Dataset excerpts
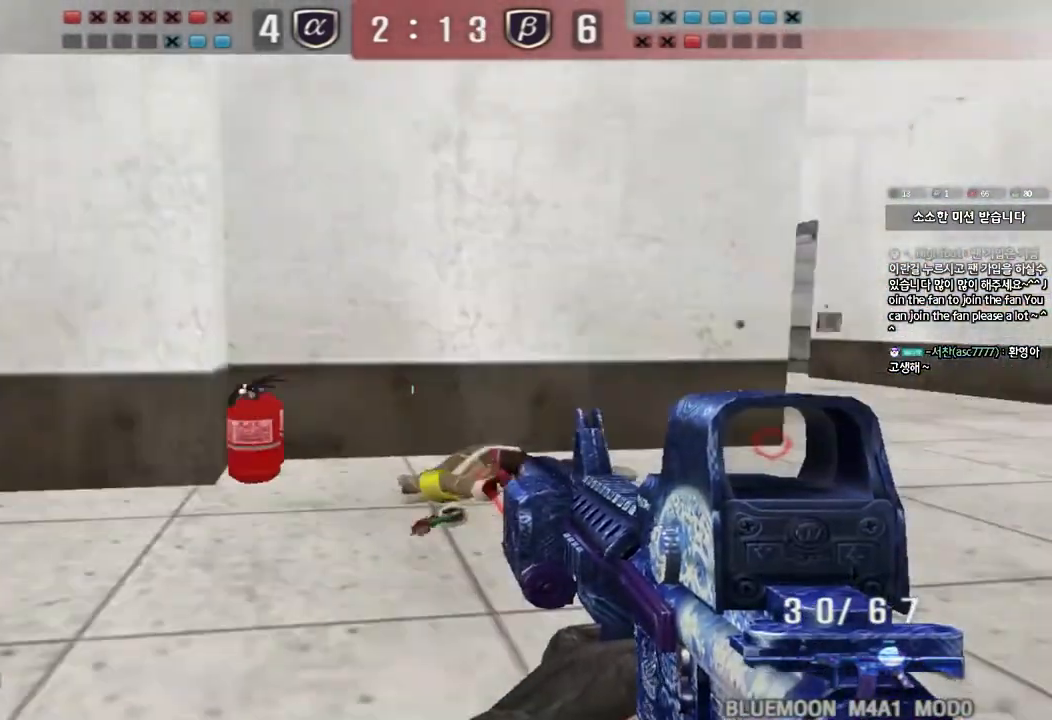
{"keys": ["a", "w"], "events": [[217, "ctrl", "down"], [233, "w", "up"], [250, "a", "up"], [333, "a", "down"], [333, "ctrl", "up"], [333, "w", "down"]]}
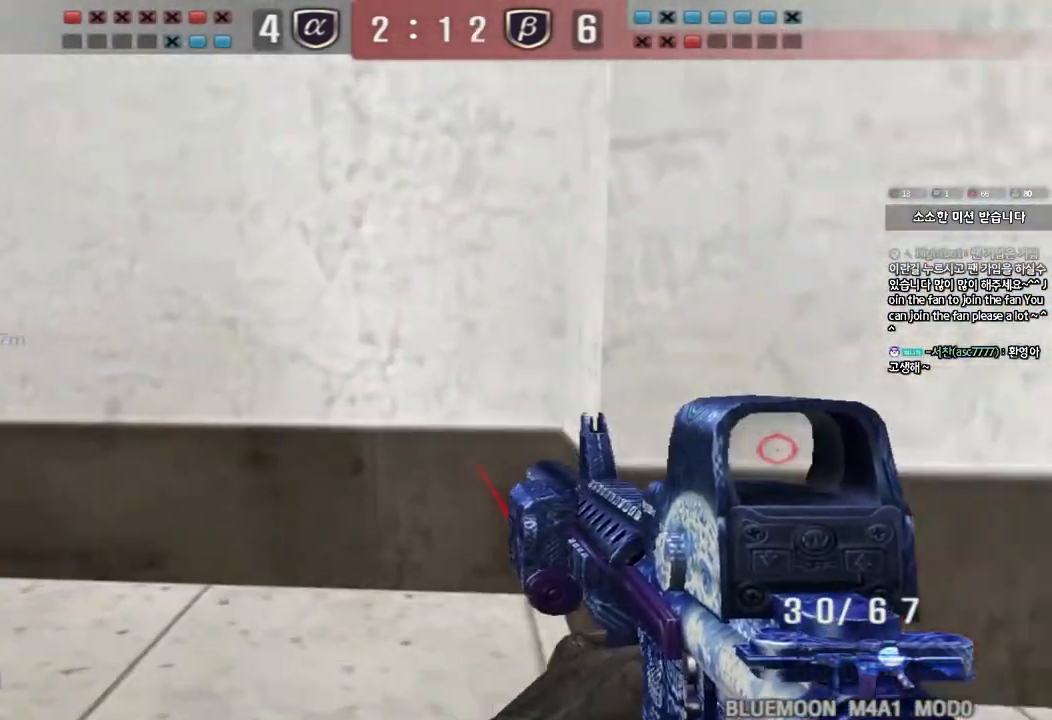
{"keys": ["d", "w"], "events": [[33, "ctrl", "down"], [33, "w", "up"], [50, "a", "up"], [67, "w", "down"], [83, "d", "down"], [100, "ctrl", "up"], [300, "ctrl", "down"], [333, "d", "up"], [333, "w", "up"], [383, "ctrl", "up"], [417, "d", "down"], [417, "w", "down"]]}
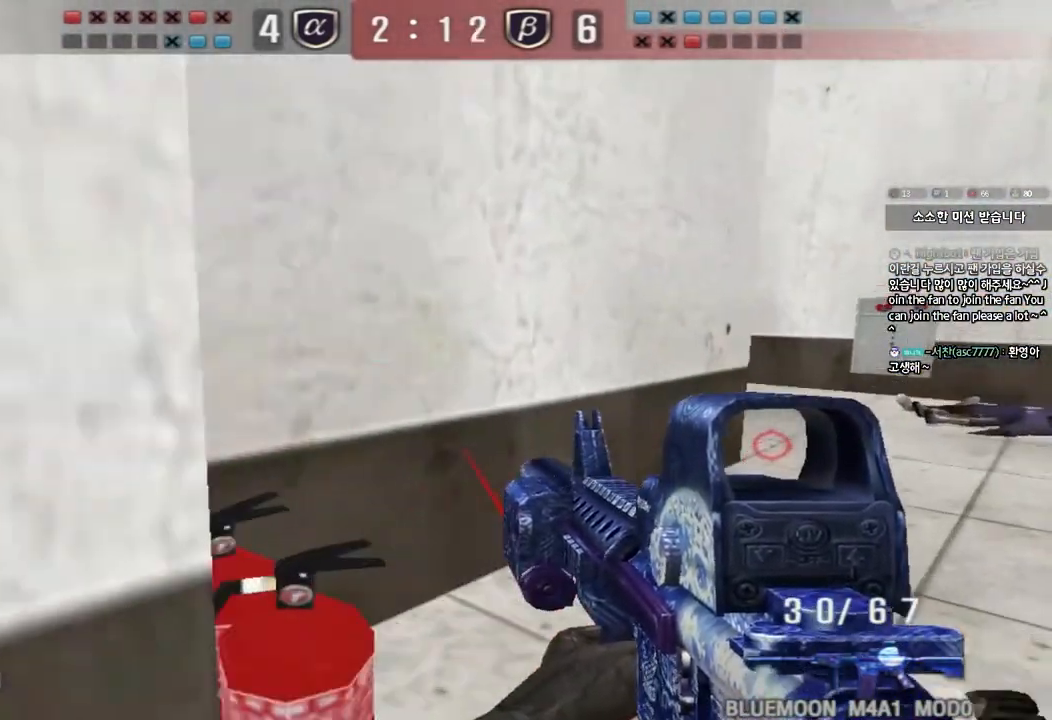
{"keys": ["d", "w"], "events": [[167, "ctrl", "down"], [167, "d", "up"], [200, "w", "up"], [267, "ctrl", "up"], [283, "d", "down"], [283, "w", "down"]]}
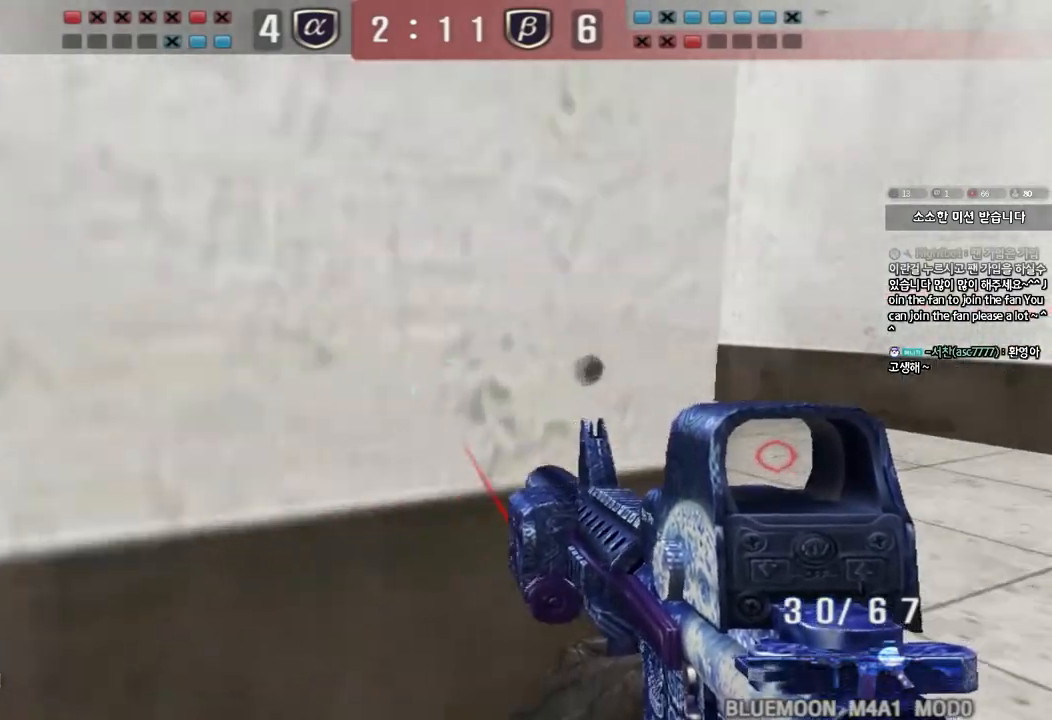
{"keys": ["ctrl"], "events": [[117, "ctrl", "down"], [117, "d", "up"], [133, "w", "up"], [183, "w", "down"], [200, "ctrl", "up"], [217, "d", "down"], [483, "ctrl", "down"], [483, "d", "up"], [500, "w", "up"]]}
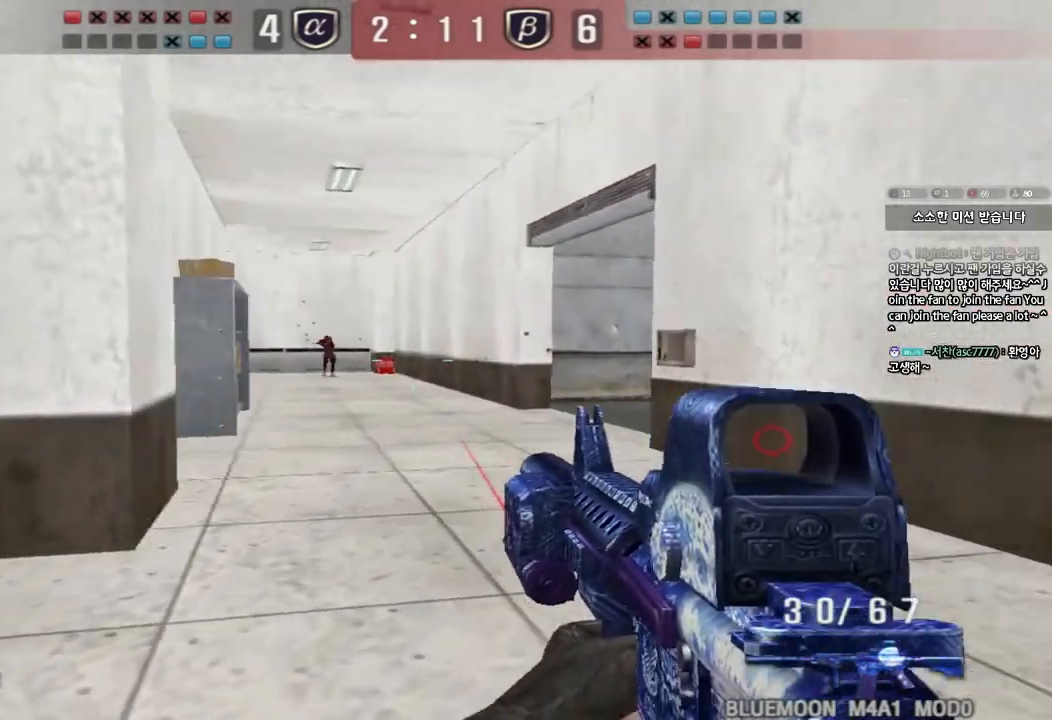
{"keys": ["ctrl"], "events": [[83, "d", "down"], [83, "w", "down"], [100, "ctrl", "up"], [233, "ctrl", "down"], [233, "d", "up"], [250, "w", "up"]]}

→ **What you are asked to do**
From the first line to the last, copy the records above exactly and leave out the pictures.

→ **Expected output**
{"keys": ["a", "w"], "events": [[217, "ctrl", "down"], [233, "w", "up"], [250, "a", "up"], [333, "a", "down"], [333, "ctrl", "up"], [333, "w", "down"]]}
{"keys": ["d", "w"], "events": [[33, "ctrl", "down"], [33, "w", "up"], [50, "a", "up"], [67, "w", "down"], [83, "d", "down"], [100, "ctrl", "up"], [300, "ctrl", "down"], [333, "d", "up"], [333, "w", "up"], [383, "ctrl", "up"], [417, "d", "down"], [417, "w", "down"]]}
{"keys": ["d", "w"], "events": [[167, "ctrl", "down"], [167, "d", "up"], [200, "w", "up"], [267, "ctrl", "up"], [283, "d", "down"], [283, "w", "down"]]}
{"keys": ["ctrl"], "events": [[117, "ctrl", "down"], [117, "d", "up"], [133, "w", "up"], [183, "w", "down"], [200, "ctrl", "up"], [217, "d", "down"], [483, "ctrl", "down"], [483, "d", "up"], [500, "w", "up"]]}
{"keys": ["ctrl"], "events": [[83, "d", "down"], [83, "w", "down"], [100, "ctrl", "up"], [233, "ctrl", "down"], [233, "d", "up"], [250, "w", "up"]]}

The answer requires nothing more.